Erken çocukluk dönemi üzerine çalışan iki uzman, Nikki Martyn ve Elena Meranda'nın kaleme aldıkları makaleye göre bu yolla hayal kırıklığıyla nasıl başa çıkılacağı öğreniliyor. Ayrıca maddi hediyeler ile mutluluk ve sevgi arasında bir bağ olmadığının öğrenilmesi de çocukların ruh sağlığı ve gelişimi için önemli.
Korkunç hissettirmesine rağmen hayal kırıklığının hayatın bir parçası olduğunu hatırlatan uzmanlar, ebeveynlerin çocuklarını acıdan korumak istediklerini ancak, yaşları ilerledikçe bireylerin gittikçe derinleşen bu türden duygularla kaçınılmaz olarak karşılaşacaklarının anımsatıyor. Buna göre erken yaşta olumsuz duygularla nasıl başa çıkacağını, öfkesini nasıl ifade edeceğini öğrenmek sağlıklı bir durum. Ebeveynler bu konuda çocuklarına yardımcı olabilirler.
Martyn ve Meranda'ya göre anne-babanın çocuğa onu anladıklarını belirtmeleri ve duygularını ifade etmesinin doğru bir yöntem olduğunu söylemeleri gerek. Benzer deneyimlerin anlatılması ve hayal kırıklığını yansıtan çocuğu ‘bebek gibi davrandığı' türünden ifadelerle etiketlenmemesi de önem taşıyor.
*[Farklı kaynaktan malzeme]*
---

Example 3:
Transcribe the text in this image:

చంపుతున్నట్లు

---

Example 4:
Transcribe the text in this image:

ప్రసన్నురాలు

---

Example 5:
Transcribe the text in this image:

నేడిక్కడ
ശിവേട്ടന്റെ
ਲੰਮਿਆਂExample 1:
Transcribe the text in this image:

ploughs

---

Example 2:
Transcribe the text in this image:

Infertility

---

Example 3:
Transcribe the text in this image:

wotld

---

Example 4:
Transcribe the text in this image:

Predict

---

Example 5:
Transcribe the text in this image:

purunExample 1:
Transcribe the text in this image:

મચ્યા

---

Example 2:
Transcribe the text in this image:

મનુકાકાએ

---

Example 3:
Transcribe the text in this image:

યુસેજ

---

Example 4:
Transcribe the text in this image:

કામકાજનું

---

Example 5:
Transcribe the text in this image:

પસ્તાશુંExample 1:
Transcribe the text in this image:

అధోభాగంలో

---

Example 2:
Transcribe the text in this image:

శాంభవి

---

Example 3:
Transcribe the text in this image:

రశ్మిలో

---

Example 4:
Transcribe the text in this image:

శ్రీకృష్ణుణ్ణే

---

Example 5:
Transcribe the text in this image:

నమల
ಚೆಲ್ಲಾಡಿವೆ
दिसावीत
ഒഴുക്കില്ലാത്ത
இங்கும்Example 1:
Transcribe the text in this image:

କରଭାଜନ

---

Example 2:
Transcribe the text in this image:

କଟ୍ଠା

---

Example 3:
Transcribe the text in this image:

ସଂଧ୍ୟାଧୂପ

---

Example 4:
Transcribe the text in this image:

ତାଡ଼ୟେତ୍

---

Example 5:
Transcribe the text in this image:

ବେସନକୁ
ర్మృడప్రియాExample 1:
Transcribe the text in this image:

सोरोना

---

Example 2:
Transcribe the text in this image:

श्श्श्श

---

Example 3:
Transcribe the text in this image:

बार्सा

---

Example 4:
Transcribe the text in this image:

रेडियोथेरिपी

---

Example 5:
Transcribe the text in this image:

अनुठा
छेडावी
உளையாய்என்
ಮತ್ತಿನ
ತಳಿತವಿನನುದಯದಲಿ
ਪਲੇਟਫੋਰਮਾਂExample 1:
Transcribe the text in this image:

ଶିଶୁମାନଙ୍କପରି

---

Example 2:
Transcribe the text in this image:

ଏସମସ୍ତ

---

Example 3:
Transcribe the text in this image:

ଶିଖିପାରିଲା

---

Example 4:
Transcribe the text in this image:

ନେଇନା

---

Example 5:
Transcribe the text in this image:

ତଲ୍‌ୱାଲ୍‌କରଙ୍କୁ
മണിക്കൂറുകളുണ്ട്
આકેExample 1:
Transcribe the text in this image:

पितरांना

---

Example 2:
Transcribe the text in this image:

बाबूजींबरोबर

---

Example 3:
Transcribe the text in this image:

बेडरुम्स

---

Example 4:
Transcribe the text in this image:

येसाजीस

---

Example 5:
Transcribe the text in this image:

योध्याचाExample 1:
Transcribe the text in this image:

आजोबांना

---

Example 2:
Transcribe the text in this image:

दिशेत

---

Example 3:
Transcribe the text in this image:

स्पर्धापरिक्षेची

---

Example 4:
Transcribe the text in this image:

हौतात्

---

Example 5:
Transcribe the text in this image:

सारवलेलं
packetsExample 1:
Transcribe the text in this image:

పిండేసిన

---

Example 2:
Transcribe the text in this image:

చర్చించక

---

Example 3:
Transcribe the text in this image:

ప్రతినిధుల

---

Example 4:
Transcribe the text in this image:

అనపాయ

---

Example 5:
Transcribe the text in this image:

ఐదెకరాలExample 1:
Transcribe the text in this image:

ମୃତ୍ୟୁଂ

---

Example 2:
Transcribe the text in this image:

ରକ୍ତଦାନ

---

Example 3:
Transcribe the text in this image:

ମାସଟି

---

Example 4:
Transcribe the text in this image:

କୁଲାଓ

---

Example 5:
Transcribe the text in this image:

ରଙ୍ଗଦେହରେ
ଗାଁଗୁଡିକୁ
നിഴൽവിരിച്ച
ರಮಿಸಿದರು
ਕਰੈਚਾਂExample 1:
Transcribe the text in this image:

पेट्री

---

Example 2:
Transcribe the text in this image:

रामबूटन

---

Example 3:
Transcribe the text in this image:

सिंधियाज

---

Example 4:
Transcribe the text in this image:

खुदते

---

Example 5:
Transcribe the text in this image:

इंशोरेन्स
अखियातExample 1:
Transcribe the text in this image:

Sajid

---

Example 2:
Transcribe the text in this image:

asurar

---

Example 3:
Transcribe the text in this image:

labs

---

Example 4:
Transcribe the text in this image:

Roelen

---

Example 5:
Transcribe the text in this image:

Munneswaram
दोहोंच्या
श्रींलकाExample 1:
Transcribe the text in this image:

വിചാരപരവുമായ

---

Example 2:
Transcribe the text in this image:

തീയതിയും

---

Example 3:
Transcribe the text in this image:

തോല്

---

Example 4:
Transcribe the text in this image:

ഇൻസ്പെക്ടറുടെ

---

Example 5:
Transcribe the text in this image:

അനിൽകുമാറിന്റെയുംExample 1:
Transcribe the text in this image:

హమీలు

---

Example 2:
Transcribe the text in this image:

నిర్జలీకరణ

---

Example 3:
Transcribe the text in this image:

‘HEDİYE VERMEK YERİNE AİLE GELENEĞİ YARATILABİLİR'
Buna göre bayramlar "alma" değil "verme", "paylaşma", "sevgi" kavramları üzerine kurulmalı.
Hediye vermek yerine bir aile geleneğinin yaratılması ve birlikte zaman geçirilmesinin önemini vurgulayan uzmanlara göre, bu türden anıların çocukların duygusal, sosyal ve bilişsel gelişimi üzerinde olumlu etkisi var.